Hartebeesthoek Radio Astronomy Observatory

I had the supreme privilege the other Saturday of having a personal tour of the Hartebeesthoek Radio Astronomy Observatory near Johannesburg.
15 03 21 Hart RAO (7)
15 03 21 Hart RAO (15)
Hart RAO was built by NASA in 1961 with a 26m dish antenna to track space probes. Over time is has become a radio astronomy observatory conducting space geodesy as well as astronomical work.

Prof Ludwig Combrink showed us around.  What a mine of information!  And what a cool bit of astro bling to have in one's office.
15 03 21 Hart RAO (6)
We started in the control room.  SLR on the left behind us, VLBI on the right (or so I recall).
15 03 21 Hart RAO (3)
He then showed us his two atomic clocks.  Accurate to something greater than my mind could cope with (loses less than a second every 300 years?).  To be honest he could be showing me his beer fridges and I'd be just as impressed ;-)
15 03 21 Hart RAO (5)
Ludwig is an incredibly smart cookie.  He wrote the algorithms for lunar laser ranging and was first to spot an anomally in a recent satellite gravity mission.  Blows your brains.
15 03 21 Hart RAO (11)
He wrote all this software.
15 03 21 Hart RAO (13)
There are only a few observatories that measure to the moon.  By the time the 75cm diameter pulse has been flung out from their lasers it has a footprint 6.5km wide on the surface of the moon.  Still then, trying to aim that beam correctly is like trying to shoot a coin from 3km distant.  And then you don't only have to hit the moon (aiming for the reflectors left by the Apollo mission) but catch the return beam.

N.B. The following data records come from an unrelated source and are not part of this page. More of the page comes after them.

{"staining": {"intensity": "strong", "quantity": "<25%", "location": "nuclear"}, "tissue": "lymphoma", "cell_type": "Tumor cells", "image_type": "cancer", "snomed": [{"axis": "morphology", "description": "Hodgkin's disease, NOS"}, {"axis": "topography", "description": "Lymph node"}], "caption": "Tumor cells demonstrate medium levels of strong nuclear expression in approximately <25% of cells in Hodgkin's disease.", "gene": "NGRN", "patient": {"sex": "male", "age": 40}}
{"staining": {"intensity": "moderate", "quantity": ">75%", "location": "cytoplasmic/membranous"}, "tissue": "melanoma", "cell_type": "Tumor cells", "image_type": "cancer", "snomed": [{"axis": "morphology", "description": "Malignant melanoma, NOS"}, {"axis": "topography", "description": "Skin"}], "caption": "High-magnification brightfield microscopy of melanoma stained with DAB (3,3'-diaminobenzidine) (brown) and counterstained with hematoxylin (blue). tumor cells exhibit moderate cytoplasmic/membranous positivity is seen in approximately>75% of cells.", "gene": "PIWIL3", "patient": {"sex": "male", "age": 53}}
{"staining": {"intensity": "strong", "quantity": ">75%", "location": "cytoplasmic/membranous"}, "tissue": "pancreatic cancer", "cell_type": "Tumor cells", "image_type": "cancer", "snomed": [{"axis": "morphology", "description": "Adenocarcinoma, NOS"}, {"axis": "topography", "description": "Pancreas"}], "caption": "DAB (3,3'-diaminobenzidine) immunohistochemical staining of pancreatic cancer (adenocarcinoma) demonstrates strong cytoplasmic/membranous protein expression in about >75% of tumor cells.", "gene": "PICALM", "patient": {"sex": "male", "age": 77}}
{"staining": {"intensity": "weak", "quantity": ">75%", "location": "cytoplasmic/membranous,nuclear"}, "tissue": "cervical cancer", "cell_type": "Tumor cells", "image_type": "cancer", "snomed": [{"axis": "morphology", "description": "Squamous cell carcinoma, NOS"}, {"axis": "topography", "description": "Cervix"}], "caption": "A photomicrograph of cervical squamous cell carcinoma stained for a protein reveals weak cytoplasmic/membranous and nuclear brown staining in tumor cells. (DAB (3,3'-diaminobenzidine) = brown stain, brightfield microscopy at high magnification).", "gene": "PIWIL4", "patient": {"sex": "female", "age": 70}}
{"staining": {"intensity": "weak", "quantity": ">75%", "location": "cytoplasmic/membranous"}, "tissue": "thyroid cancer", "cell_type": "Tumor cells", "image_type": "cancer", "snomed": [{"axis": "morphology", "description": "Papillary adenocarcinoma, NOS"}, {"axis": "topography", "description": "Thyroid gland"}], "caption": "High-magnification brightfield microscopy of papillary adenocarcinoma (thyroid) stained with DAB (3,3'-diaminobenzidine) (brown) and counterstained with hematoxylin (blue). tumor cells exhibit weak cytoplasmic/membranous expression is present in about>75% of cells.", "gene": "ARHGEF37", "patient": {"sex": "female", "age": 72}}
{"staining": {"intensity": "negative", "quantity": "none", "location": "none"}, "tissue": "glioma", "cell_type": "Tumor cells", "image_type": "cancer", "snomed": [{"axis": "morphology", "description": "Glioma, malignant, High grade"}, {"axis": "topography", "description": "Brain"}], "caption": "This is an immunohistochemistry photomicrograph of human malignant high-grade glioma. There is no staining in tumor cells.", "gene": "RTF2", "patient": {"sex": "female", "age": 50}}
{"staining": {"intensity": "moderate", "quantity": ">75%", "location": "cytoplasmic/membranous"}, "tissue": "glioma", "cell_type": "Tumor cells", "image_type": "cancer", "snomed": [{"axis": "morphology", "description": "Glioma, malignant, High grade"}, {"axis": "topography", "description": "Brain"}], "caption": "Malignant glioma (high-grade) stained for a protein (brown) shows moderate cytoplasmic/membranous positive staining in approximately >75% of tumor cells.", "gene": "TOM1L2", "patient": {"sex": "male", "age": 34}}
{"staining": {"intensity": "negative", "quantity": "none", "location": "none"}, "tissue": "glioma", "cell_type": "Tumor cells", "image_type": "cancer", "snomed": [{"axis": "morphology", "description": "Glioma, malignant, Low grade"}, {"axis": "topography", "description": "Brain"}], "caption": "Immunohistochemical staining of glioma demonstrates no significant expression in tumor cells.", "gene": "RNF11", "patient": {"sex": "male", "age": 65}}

Dinner party fact Number 1 - the moon is racing away from us at 3.8cm per annum.  That's quite fast in the solar way of things.

This is the GPS station for Hart.
15 03 21 Hart RAO (8)
I queried why it was outside the perimeter fence.  "Stops the kids fiddling with it," was Ludwig's response.  Hart RAO has educational visits and there is little that mischievous fingers can interfere with on a 26m dome, but a small GPS antenna is just fun to play with isn't it?